How to know if exercising is safe or if it’s risky when you’re battling a cold or the flu.
When cold and flu season comes around, it’s important to know what’s going to help your body and what’s going to hinder it from fighting infection and getting you back on your feet quickly.
Prevention tips to avoid getting sick
The best defence is usually a good offence, and that’s especially true when it comes to protecting yourself against the common cold or flu. By washing your hands regularly, getting the flu shot and staying away from people who are sick, you can greatly decrease your chances of being affected – but did you know that exercise can also play a positive role in boosting your immunity?
Studies have shown that moderate physical activity can help increase circulation to important immune cells and, in turn, can reduce your risk of a respiratory infection by more than half. That means that by completing just 30 minutes of general activity such as walking, jogging, strength training or yoga on most days of the week, you can have an extremely positive impact on your fight against winter maladies.
Working out when you’re sick
Even when you take all the necessary precautions, sometimes cold and flu symptoms still manage to sneak through. Once you’ve caught a bug, activity doesn’t have quite the same affect on your body and exercise no longer boasts the same immunity-boost as it did when you were healthy.
Though physical activity is great for prevention, exercising while sick has been shown to have little to no affect on the intensity or duration of the common cold. As it seems to neither benefit nor hinder your recovery from a mild cold, the choice of whether or not to exercise should therefore come down to the symptoms you’re presenting with, how high your energy levels are and how you’re feeling overall.

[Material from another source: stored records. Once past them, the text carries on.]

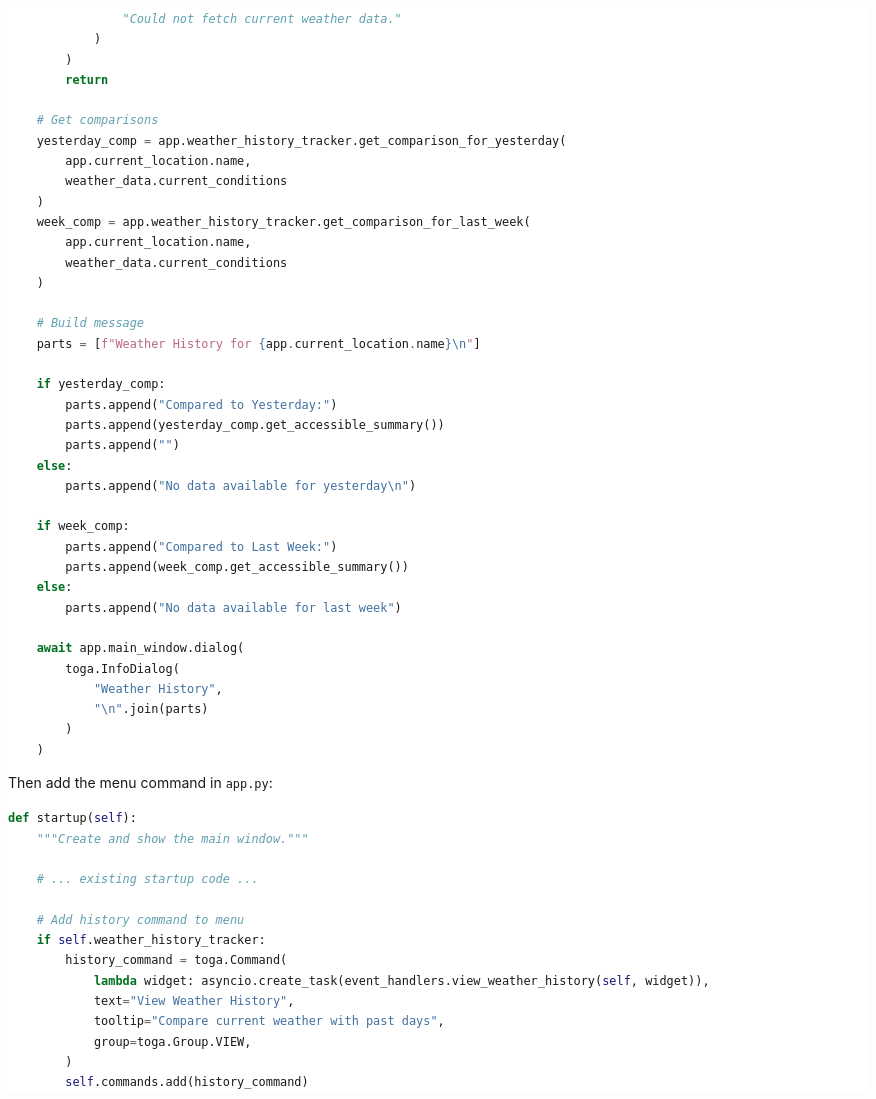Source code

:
```python
                "Could not fetch current weather data."
            )
        )
        return
    
    # Get comparisons
    yesterday_comp = app.weather_history_tracker.get_comparison_for_yesterday(
        app.current_location.name,
        weather_data.current_conditions
    )
    week_comp = app.weather_history_tracker.get_comparison_for_last_week(
        app.current_location.name,
        weather_data.current_conditions
    )
    
    # Build message
    parts = [f"Weather History for {app.current_location.name}\n"]
    
    if yesterday_comp:
        parts.append("Compared to Yesterday:")
        parts.append(yesterday_comp.get_accessible_summary())
        parts.append("")
    else:
        parts.append("No data available for yesterday\n")
    
    if week_comp:
        parts.append("Compared to Last Week:")
        parts.append(week_comp.get_accessible_summary())
    else:
        parts.append("No data available for last week")
    
    await app.main_window.dialog(
        toga.InfoDialog(
            "Weather History",
            "\n".join(parts)
        )
    )
```

Then add the menu command in `app.py`:

```python
def startup(self):
    """Create and show the main window."""
    
    # ... existing startup code ...
    
    # Add history command to menu
    if self.weather_history_tracker:
        history_command = toga.Command(
            lambda widget: asyncio.create_task(event_handlers.view_weather_history(self, widget)),
            text="View Weather History",
            tooltip="Compare current weather with past days",
            group=toga.Group.VIEW,
        )
        self.commands.add(history_command)
```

When it’s safe to exercise
If you’re experiencing symptoms that are all above the neck (dry, scratchy or sore throat, stuffy nose, sneezing, sinus headache and coughing), it’s likely that you have a common cold and it’s safe to engage in some light activity. Getting your body moving may even be beneficial to help open the nasal passages and clear out some of the build-up.

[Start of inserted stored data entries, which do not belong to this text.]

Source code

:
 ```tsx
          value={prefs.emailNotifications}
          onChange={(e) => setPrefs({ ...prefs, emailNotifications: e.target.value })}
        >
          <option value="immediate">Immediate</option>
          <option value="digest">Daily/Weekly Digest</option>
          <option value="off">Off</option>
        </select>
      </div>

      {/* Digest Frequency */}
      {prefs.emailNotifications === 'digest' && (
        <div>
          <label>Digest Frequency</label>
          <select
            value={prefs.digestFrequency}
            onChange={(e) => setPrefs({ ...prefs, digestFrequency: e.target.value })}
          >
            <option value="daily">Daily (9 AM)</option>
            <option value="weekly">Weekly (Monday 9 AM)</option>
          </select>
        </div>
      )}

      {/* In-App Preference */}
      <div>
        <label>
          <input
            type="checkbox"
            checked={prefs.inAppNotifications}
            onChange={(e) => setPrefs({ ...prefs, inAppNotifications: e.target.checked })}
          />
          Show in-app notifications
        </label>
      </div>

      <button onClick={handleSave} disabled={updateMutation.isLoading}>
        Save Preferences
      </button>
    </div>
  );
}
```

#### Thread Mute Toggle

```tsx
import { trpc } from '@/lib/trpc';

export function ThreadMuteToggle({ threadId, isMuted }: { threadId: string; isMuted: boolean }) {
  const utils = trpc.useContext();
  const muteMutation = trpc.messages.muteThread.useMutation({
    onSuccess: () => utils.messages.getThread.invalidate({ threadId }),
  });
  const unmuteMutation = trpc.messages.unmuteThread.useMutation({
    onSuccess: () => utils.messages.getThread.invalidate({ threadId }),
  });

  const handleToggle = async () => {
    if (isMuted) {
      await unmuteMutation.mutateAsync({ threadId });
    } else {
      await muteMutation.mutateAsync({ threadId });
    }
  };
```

Keep in mind, however, that your body isn’t functioning at 100% during this time so your workouts should be dialled back to a mild or moderate state. Intense exercise can put unnecessary pressure on your body that can tax the immune system and slow down your timeline to get back to your healthy self. Avoid activities like interval training or high cardio exercise and reduce your normal weights to a lower resistance in order to give your body a bit of a break while it recuperates.
If at any point during your workout you start to feel dizzy, nauseous or like your symptoms are becoming worse, stop the activity and take a step back for a few days. The last thing you want to do is wipe yourself out further because you exercised too hard too quickly.
When exercise isn’t recommended
If the majority of your symptoms are more flu-like and exist below the neck (hacking cough, upset stomach, chest congestion, fever, chills, fatigue or muscle aches), exercise can increase the risk of dehydration and isn’t recommended at this time. Instead, give your body a little rest and relaxation before asking it to hop back onto that treadmill belt.
Once you’re no longer experiencing a fever, wait at least 2 days before going back to the gym or participating in an exercise class. Start slow for your first few days back by engaging in some light walking, performing some easy strength training or taking a restorative yoga class, then gradually build up from there until you feel like your energy has returned and you can push yourself a little harder.
Staying healthy in the gym
If you do decide to head to the gym while you’re sick, be considerate of those around you and be extra careful not to spread your germs or transmit your cold to the other people in the facility. Always cough or sneeze into a tissue or your flexed elbow, carefully wipe down the machines and equipment that you used during your program and be sure to frequent the hand sanitizer pump as you move through your work out.
While it’s always important to remain hydrated, working through an illness is a particularly vital time to drink lots of water. Keep a water bottle in your workout station and be sure to consistently drink up as you sweat through the session.
The take away
Remember that these tips are all just guidelines – if you have a cold but still feel miserable, let your body be your guide and give yourself a well-deserved break. Gradually get back into it as you start feeling better and always be sure to wipe down all your equipment!